Nord-Kivu / Réouverture des routes assiégées par le M23 : pour la société civile, le gouverneur s’expose au piège de l’ennemi  

Le gouverneur Constant Ndima Kongba s’expose au piège de l’ennemi en autorisant l’accès des populations aux zones opérationnelles. C’est la réaction de la société civile, coordination provinciale du Nord-Kivu, à la décision de l’autorité provinciale sur la reprise du trafic sur les routes dans les zones sous contrôle du M23.

D’emblée, le premier vice-président de la structure citoyenne se demande si c’est réellement à l’appel de la Fédération des entreprises du Congo (FEC) plaidant la cause des opérateurs économiques que le gouverneur répond.

Edgar Katembo Mateso poursuit en évoquant une deuxième inquiétude sur la sécurité des passagers sur les axes concernés par la nouvelle mesure du gouverneur du Nord-Kivu.

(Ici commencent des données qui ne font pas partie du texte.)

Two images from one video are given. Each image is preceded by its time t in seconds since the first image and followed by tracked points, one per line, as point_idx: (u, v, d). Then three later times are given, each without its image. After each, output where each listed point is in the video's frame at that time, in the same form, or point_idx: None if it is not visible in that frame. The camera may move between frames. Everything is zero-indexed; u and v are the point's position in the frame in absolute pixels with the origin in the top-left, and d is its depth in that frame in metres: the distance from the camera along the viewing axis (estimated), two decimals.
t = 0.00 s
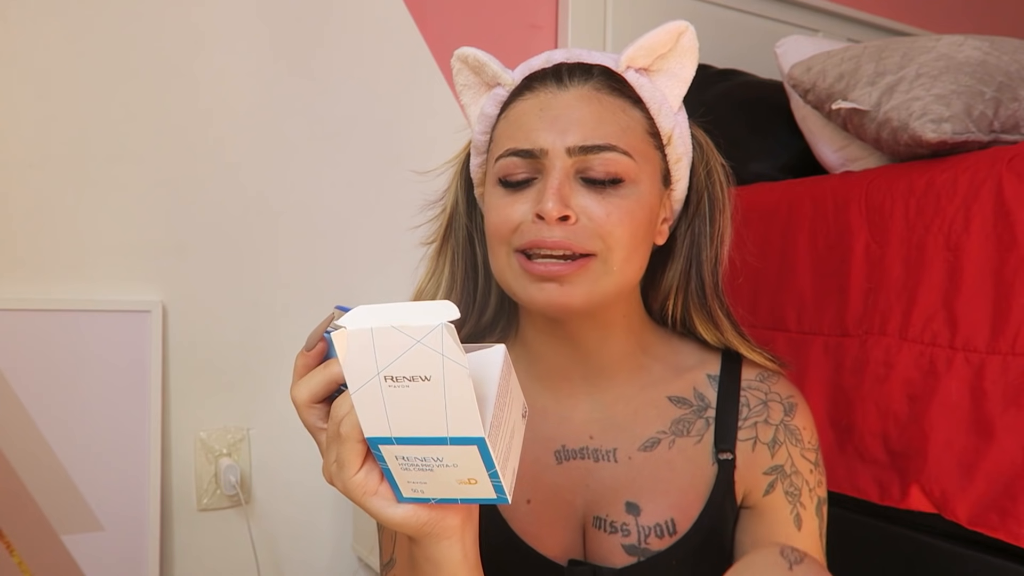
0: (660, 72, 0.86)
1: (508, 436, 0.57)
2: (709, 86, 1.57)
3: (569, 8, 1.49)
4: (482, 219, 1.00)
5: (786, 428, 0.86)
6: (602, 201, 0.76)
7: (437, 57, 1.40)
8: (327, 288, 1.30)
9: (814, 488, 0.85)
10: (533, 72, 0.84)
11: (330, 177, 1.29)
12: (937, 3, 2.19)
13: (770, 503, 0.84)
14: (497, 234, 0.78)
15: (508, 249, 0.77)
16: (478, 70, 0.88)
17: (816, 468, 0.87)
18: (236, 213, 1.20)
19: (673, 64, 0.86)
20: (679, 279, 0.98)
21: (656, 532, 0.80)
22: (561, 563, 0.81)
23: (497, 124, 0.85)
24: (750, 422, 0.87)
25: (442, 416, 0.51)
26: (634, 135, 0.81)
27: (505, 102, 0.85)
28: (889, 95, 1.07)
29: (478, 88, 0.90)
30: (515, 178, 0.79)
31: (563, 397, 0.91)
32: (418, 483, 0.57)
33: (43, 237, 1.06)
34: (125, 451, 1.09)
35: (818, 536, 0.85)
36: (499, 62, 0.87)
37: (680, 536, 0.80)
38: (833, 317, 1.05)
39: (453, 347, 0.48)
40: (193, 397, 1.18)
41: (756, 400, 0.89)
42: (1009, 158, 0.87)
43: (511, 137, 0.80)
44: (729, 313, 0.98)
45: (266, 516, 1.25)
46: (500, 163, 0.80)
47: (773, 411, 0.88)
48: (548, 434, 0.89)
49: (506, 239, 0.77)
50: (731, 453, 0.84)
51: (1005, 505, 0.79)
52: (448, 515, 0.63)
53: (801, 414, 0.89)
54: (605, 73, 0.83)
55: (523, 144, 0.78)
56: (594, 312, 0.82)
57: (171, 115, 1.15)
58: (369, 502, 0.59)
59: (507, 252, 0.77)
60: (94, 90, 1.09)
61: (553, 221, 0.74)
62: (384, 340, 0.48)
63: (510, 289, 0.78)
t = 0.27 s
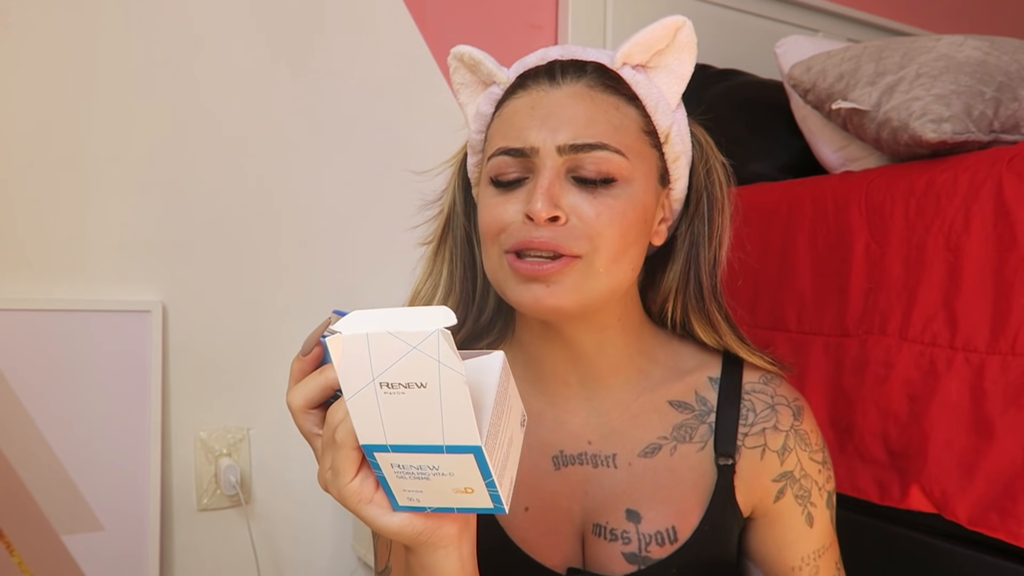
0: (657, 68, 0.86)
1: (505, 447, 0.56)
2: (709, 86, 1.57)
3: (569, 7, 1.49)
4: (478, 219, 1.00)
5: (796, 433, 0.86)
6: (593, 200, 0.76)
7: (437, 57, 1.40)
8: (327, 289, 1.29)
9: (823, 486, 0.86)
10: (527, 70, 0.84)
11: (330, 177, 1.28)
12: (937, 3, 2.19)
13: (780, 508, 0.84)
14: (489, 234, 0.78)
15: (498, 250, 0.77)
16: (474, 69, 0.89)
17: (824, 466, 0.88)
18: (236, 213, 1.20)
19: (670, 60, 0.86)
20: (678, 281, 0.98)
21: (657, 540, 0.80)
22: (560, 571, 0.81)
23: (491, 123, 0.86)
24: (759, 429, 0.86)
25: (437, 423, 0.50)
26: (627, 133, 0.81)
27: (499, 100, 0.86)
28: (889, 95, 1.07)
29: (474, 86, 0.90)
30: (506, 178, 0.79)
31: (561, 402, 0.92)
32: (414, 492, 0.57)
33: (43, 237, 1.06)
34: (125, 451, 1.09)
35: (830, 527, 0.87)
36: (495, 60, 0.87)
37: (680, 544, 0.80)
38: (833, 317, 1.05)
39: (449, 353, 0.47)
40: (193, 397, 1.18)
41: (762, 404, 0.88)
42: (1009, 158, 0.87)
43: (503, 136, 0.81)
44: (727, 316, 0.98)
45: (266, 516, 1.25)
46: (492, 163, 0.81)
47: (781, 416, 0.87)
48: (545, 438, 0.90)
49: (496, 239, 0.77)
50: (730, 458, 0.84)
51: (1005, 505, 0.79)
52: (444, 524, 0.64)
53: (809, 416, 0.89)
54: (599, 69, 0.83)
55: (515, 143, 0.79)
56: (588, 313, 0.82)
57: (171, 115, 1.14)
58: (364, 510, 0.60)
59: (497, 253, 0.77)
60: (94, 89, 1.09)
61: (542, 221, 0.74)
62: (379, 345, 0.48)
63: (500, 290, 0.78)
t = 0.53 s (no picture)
0: (661, 68, 0.86)
1: (521, 455, 0.56)
2: (709, 86, 1.57)
3: (569, 7, 1.49)
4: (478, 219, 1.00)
5: (799, 429, 0.87)
6: (598, 210, 0.76)
7: (437, 57, 1.40)
8: (327, 289, 1.29)
9: (823, 482, 0.86)
10: (527, 71, 0.84)
11: (330, 177, 1.28)
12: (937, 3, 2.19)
13: (782, 505, 0.84)
14: (493, 242, 0.78)
15: (504, 261, 0.77)
16: (471, 67, 0.88)
17: (825, 462, 0.88)
18: (236, 213, 1.20)
19: (674, 59, 0.85)
20: (682, 281, 0.98)
21: (664, 539, 0.81)
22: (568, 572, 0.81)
23: (490, 126, 0.86)
24: (762, 424, 0.87)
25: (455, 434, 0.50)
26: (631, 138, 0.80)
27: (499, 101, 0.85)
28: (889, 95, 1.07)
29: (473, 85, 0.90)
30: (509, 185, 0.79)
31: (563, 403, 0.92)
32: (430, 503, 0.57)
33: (43, 237, 1.06)
34: (126, 451, 1.09)
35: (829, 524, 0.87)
36: (492, 59, 0.86)
37: (687, 542, 0.81)
38: (833, 317, 1.05)
39: (469, 367, 0.48)
40: (193, 397, 1.18)
41: (766, 401, 0.89)
42: (1009, 158, 0.87)
43: (506, 141, 0.80)
44: (732, 317, 0.98)
45: (266, 516, 1.25)
46: (495, 169, 0.81)
47: (784, 412, 0.87)
48: (549, 442, 0.90)
49: (501, 249, 0.77)
50: (733, 455, 0.84)
51: (1005, 505, 0.79)
52: (459, 533, 0.64)
53: (811, 411, 0.89)
54: (601, 71, 0.82)
55: (518, 150, 0.78)
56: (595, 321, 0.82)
57: (171, 115, 1.14)
58: (378, 522, 0.60)
59: (503, 263, 0.77)
60: (94, 89, 1.09)
61: (548, 233, 0.74)
62: (396, 358, 0.48)
63: (507, 301, 0.78)
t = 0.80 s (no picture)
0: (662, 68, 0.86)
1: (530, 456, 0.56)
2: (709, 86, 1.58)
3: (569, 7, 1.49)
4: (480, 219, 1.00)
5: (799, 427, 0.87)
6: (602, 213, 0.76)
7: (437, 57, 1.39)
8: (326, 290, 1.29)
9: (825, 480, 0.86)
10: (529, 72, 0.84)
11: (330, 177, 1.28)
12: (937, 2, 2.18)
13: (783, 503, 0.84)
14: (496, 246, 0.78)
15: (508, 264, 0.77)
16: (471, 68, 0.88)
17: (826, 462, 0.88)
18: (236, 213, 1.20)
19: (675, 59, 0.86)
20: (684, 280, 0.97)
21: (666, 537, 0.81)
22: (569, 569, 0.82)
23: (492, 127, 0.86)
24: (762, 423, 0.87)
25: (465, 435, 0.50)
26: (634, 141, 0.81)
27: (501, 102, 0.85)
28: (889, 95, 1.07)
29: (473, 86, 0.90)
30: (512, 188, 0.79)
31: (565, 402, 0.91)
32: (439, 505, 0.57)
33: (43, 237, 1.06)
34: (125, 451, 1.09)
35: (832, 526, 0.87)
36: (493, 60, 0.86)
37: (689, 540, 0.81)
38: (833, 317, 1.05)
39: (479, 368, 0.47)
40: (193, 397, 1.18)
41: (765, 399, 0.89)
42: (1009, 158, 0.87)
43: (507, 144, 0.80)
44: (733, 316, 0.98)
45: (266, 516, 1.25)
46: (497, 172, 0.80)
47: (785, 410, 0.87)
48: (552, 442, 0.90)
49: (505, 253, 0.77)
50: (734, 453, 0.84)
51: (1005, 505, 0.79)
52: (469, 535, 0.64)
53: (811, 409, 0.89)
54: (604, 73, 0.82)
55: (520, 154, 0.78)
56: (599, 323, 0.82)
57: (171, 115, 1.14)
58: (388, 523, 0.60)
59: (506, 266, 0.77)
60: (93, 89, 1.09)
61: (553, 236, 0.73)
62: (406, 361, 0.48)
63: (510, 304, 0.78)
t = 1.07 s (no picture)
0: (660, 67, 0.86)
1: (536, 452, 0.56)
2: (709, 86, 1.58)
3: (569, 7, 1.49)
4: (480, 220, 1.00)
5: (799, 428, 0.87)
6: (600, 211, 0.76)
7: (436, 57, 1.39)
8: (326, 289, 1.29)
9: (824, 482, 0.86)
10: (527, 72, 0.84)
11: (330, 177, 1.28)
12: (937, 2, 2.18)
13: (783, 503, 0.84)
14: (495, 245, 0.78)
15: (506, 262, 0.77)
16: (470, 69, 0.88)
17: (826, 462, 0.88)
18: (236, 213, 1.20)
19: (673, 58, 0.86)
20: (683, 279, 0.98)
21: (666, 538, 0.81)
22: (569, 570, 0.82)
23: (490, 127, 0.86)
24: (762, 424, 0.87)
25: (474, 432, 0.50)
26: (632, 139, 0.81)
27: (499, 102, 0.86)
28: (889, 95, 1.07)
29: (472, 86, 0.90)
30: (511, 186, 0.79)
31: (565, 401, 0.92)
32: (445, 501, 0.57)
33: (43, 237, 1.06)
34: (126, 451, 1.09)
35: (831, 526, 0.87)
36: (492, 60, 0.86)
37: (689, 540, 0.81)
38: (833, 317, 1.05)
39: (491, 365, 0.48)
40: (193, 397, 1.18)
41: (766, 400, 0.89)
42: (1009, 158, 0.87)
43: (506, 143, 0.80)
44: (734, 315, 0.98)
45: (266, 516, 1.25)
46: (495, 170, 0.81)
47: (784, 410, 0.87)
48: (552, 441, 0.90)
49: (503, 251, 0.77)
50: (734, 453, 0.84)
51: (1005, 505, 0.79)
52: (473, 532, 0.64)
53: (811, 410, 0.89)
54: (602, 72, 0.83)
55: (519, 152, 0.78)
56: (597, 322, 0.82)
57: (171, 115, 1.15)
58: (394, 520, 0.60)
59: (505, 264, 0.77)
60: (93, 89, 1.09)
61: (551, 234, 0.73)
62: (417, 356, 0.48)
63: (509, 302, 0.78)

« La deuxième inquiétude va dans le sens de voir si le gouverneur n’est pas en train de tomber dans le piège de nos agresseurs qui voudraient conquérir des zones sans être inquiétés en utilisant des boucliers humains. Et en ce moment-là, le gouverneur autorise à la population de pouvoir accéder aux zones sous le contrôle du M23. Il sera difficile aux militaires congolais de pouvoir pillonner ces zones dès lors qu’il y a des civils autorisés à y accéder. En ce moment, le gouverneur risque de tomber dans le piège de l’ennemi qui n’a pas besoin d’être agressé mais plutôt gagné du terrain calmement », démontre-t-il.

La société civile pense que le gouvernement provincial offre aux militaires Rwandais en appui au M23 l’opportunité de s’organiser à partir de Rutshuru, Kanyabayonga, Sake, Kitshanga, Pinga, Mushaki, Masisi et Walikale dès lors qu’on donne passage libre aux civils.

« Les rebelles peuvent se déguiser en marchants, cultivateurs et offrir des services à la population », fait remarquer Edgar Mateso.